再召喚された勇者は一般人として生きていく?
かたなかじ
第一章
第1話
『やあ、久しぶりだね』
果ての見えないほど広い白い空間に声が響く。
「あんたがいるってことは、またってことか」
『あぁ、度々すまないね。君には迷惑をかける』
その声は申し訳なさそうに。
「いや、あんたが直接悪いわけじゃないんだ。気にすることはないさ」
こちらは、ひょうひょうとした様子で返すが言外に間接的には悪いと言われたことにその当人はやや表情を崩す。
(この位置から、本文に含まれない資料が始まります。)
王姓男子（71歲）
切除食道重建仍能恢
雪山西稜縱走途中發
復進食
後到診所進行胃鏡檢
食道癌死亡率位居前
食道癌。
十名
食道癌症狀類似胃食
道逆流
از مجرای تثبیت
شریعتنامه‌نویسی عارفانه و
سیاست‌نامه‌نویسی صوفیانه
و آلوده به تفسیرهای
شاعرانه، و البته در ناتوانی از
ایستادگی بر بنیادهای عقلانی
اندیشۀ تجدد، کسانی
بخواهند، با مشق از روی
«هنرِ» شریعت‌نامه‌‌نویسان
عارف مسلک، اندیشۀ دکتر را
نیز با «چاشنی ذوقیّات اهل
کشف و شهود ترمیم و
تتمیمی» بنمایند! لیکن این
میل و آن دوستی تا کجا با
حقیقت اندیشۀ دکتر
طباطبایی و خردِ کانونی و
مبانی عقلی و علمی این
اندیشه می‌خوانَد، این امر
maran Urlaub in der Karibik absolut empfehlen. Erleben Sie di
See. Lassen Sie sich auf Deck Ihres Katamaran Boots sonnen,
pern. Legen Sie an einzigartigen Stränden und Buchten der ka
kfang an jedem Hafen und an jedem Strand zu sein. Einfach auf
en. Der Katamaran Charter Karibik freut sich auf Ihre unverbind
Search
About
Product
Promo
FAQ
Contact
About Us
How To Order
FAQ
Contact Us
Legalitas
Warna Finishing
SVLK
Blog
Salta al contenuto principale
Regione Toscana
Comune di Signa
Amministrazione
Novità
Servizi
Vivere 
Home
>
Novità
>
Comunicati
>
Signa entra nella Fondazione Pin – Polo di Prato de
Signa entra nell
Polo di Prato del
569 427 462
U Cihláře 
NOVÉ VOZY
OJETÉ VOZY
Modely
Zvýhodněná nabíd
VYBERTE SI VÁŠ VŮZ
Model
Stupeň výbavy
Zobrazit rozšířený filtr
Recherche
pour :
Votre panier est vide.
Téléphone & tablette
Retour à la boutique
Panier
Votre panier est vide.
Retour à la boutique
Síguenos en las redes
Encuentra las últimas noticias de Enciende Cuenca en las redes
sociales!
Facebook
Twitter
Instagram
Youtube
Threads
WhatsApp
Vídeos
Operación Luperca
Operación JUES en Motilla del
『僕の世界の住人がやらかしたことだ、止めることは出来ないけどあちらに行くのに、出来る限りのことはしてあげるよ』
前回はかなり苦労をしたな、と思いだしその申し出をありがたく受けとることにする。
「具体的には何をしてくれるんだ?」
『そうだねぇ、とりあえず君のステータスは戻される前のものにしておくよ。今さら一からってのも大変だろうし。お金や装備も同じ状態にしておこう。他にも要望があれば僕に出来る範囲であれば言ってもらえば叶えるよ』
しばし考え込む。時間にして五分経過。
「まずは、前みたいなのは困るから送還は送る側送られる側双方の許可がないと出来ないようにしてくれ。スキルだと、隠蔽と鑑定を最高レベルでつけてほしい。それから、召喚先の情報を教えてくれ」
『ふむふむ……ってそれだけかい? 欲がないねえ、僕としては多少の無茶も聞くつもりだったんだけどねぇ。ステータスを100倍にしろとか』
「いきなりそんな力があっても制御できないだろうし、なによりつまらないだろ?」
『そんなものかねぇ? まぁいいさ、君の要望を飲もう。まず送還に関してはその通りでいいよ、スキルはそうだなぁ……その二つはもちろんつけるけど、スキルを覚えやすくなるスキルをつけよう。ついでに成長速度アップもつけておくかねぇ』
「おいおい、そんなことして……」
『大丈夫だよ。これくらいはしないと君に悪いからねぇ。それに、成長しやすいほうが面白いだろう?』
つまらないという言葉があったからこそ、この面白いは効果的だった。
「そうだな、頼むよ。あと称号とか職業とかに勇者系とかのやつはつかないようにしてくれ。今度は一冒険者として生きたい」
『りょーかい。あとは召喚先の情報だったね? 君を召喚したのは、ある王国の王女を中心とした一団で大陸中央部に位置している。目的は……勇者召喚だよ、魔族との戦力として期待してみたいだ。あー、安心してよ。君と同時に四人召喚されててそっちが勇者として迎えられるはずだから。君は巻き込まれたって感じだねぇ』
その言葉に一瞬喜びを浮かべるがすぐに思案の表情になる。
『なにか気になることがあったかい?』
「……その召喚だけど、事実はどっちなんだ? 俺が巻き込まれたのか、俺の召喚にそいつらが巻き込まれたのか」
『なるほど、実際のところだけど四人の勇者が召喚された時に近くに君がいて、君の内包する魔力に反応して召喚対象範囲がひろがって君もろともって感じだね』
「召喚の目標はあいつらで、俺のほうはある種俺自身の問題だったのか。まあ、もう一度あの世界に行きたいと思ってたからいいか」
『えーっと、納得してくれたのは嬉しいんだけど一つまだ君に伝えてない情報があってね』
「……なんだ?」
『君が召喚されるとこなんだけどね、君が前にいた時代の約千年後なんだ』
「は? せ、千年……そいつは想定外だったな。ははっ……」
『慰めになるかわからないけど、君を知ってる人がいないだろうから自由に生きるには生きやすいんじゃないかな。下手に知ってる人がいると顔や名前ですぐにばれるからさ』
「そう……だな。今度はやりたいように自由に生きたいから好都合か。なあ、千年後って冒険者の強さに大きな差はあるのか?」
『君がいたころとほとんど差はないよ。千年前のAランクはいまのAランクと同じくらいだよ。君の実力ならすぐにSランク以上になるだろうね』
「そうか、ならやっていけそうだな」
『他には何か聞いておきたいことはあるかい?』
「いや、色々聞いたら面白みが減るからこんなところで十分だ」
その言葉を聞きやや名残惜しさを見せながら別れを口にする。
『じゃあこれでさよならだね。君がよりよい異世界ライフおくれることを祈ってるよ』
「色々助かったよ、ありがとうな」
二人が最後の言葉を交わすと徐々に身体が薄くなっていき召喚が再開される。
『今度は世界を楽しんでくれ』
一人残された空間で女神はそう呟いた……。